- _Information supplied_
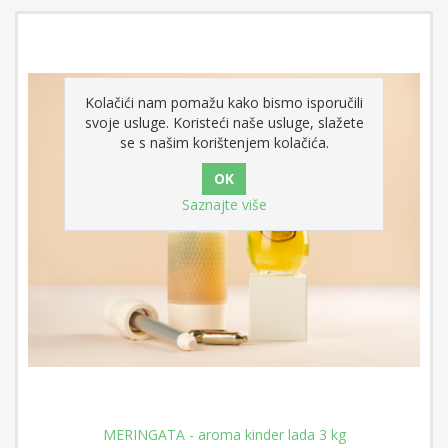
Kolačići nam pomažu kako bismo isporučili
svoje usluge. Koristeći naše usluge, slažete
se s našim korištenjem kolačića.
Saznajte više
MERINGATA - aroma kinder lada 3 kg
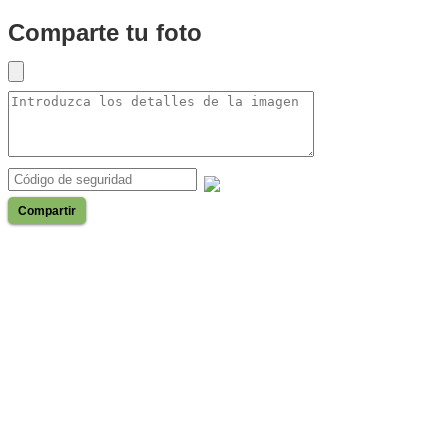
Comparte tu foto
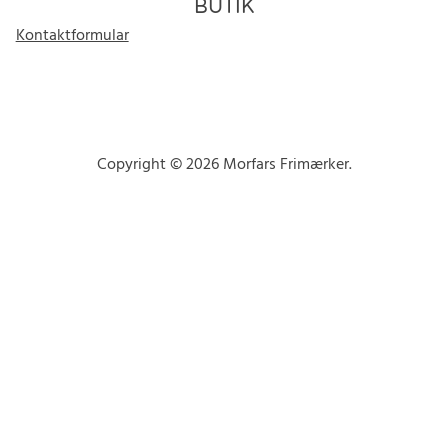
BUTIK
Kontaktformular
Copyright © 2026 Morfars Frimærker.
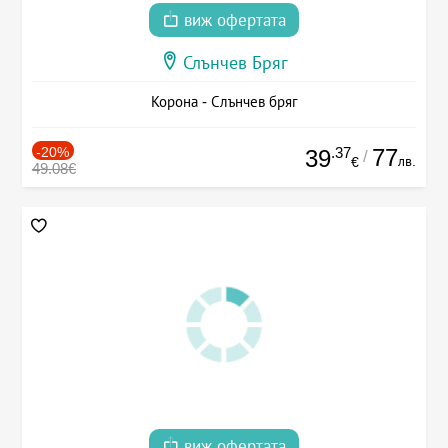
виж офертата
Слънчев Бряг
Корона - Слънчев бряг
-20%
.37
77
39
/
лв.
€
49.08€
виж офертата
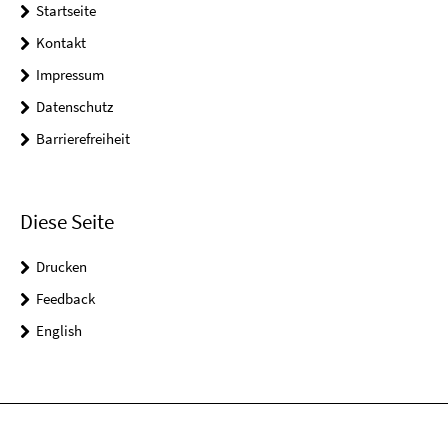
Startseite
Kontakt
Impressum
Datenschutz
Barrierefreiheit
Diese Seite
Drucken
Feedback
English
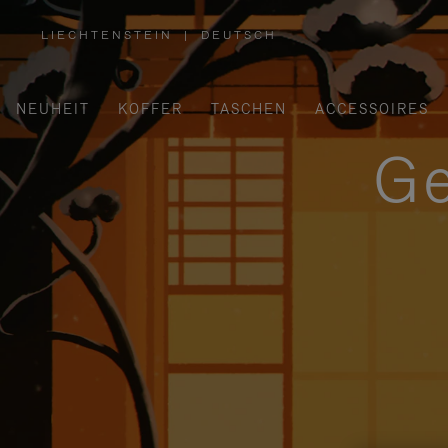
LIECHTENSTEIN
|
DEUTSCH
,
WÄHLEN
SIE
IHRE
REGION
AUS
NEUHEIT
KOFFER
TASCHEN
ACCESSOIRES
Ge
* * *
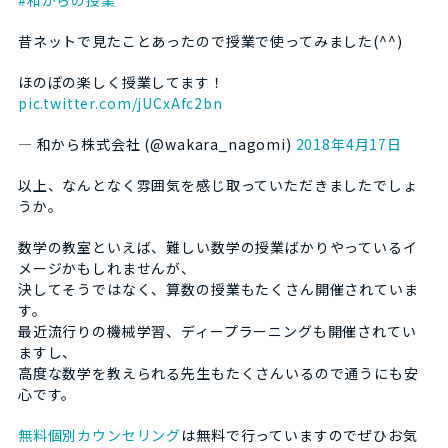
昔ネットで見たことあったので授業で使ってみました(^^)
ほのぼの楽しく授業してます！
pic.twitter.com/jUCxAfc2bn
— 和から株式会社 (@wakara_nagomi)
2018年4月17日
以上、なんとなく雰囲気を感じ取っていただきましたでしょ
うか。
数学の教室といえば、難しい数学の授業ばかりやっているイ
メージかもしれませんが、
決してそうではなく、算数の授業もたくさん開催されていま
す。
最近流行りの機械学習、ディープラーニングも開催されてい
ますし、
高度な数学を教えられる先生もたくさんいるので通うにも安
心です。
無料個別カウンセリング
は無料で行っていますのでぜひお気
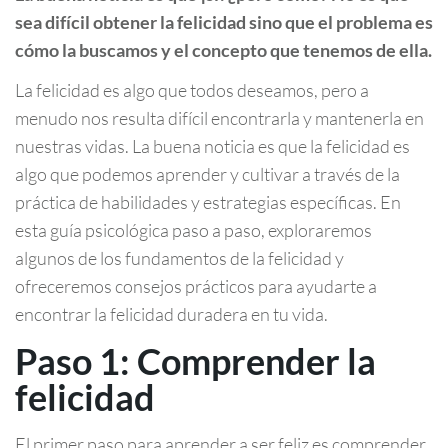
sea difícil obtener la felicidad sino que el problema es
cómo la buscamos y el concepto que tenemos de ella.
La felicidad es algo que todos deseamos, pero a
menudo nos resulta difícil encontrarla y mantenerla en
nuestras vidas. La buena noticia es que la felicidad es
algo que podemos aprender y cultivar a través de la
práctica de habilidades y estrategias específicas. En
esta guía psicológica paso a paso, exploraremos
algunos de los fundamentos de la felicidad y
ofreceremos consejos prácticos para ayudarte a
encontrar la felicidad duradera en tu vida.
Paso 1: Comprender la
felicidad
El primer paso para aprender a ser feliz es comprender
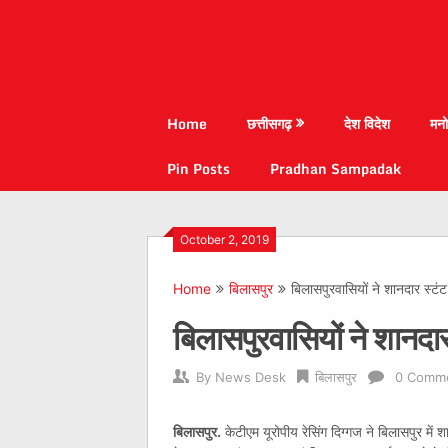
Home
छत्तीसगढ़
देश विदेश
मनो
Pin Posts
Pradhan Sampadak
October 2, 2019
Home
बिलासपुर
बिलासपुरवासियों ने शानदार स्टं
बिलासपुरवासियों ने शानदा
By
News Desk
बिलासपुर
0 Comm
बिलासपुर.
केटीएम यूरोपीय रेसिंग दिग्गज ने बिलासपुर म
...
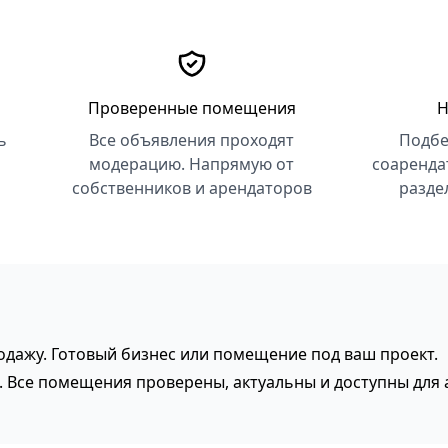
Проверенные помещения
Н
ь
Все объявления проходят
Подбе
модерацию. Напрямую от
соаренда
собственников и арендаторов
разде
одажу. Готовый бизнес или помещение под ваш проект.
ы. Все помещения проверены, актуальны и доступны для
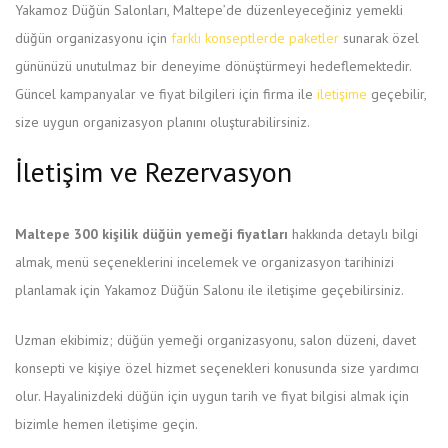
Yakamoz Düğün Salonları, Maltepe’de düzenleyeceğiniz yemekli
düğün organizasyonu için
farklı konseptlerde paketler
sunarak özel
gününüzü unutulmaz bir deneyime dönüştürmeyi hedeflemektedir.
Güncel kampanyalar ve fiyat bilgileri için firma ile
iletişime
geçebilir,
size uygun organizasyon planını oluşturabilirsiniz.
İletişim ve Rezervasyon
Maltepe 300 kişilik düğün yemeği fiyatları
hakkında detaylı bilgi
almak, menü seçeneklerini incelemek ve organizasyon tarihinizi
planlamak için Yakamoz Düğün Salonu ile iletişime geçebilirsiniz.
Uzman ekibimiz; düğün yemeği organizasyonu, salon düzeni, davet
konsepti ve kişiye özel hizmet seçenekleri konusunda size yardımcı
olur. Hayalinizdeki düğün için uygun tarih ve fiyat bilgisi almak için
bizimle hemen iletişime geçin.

- _Exercise directions_
Across all the entries above, count each line that has the word "помещения" in it, and give only the count.

- _Output below_
2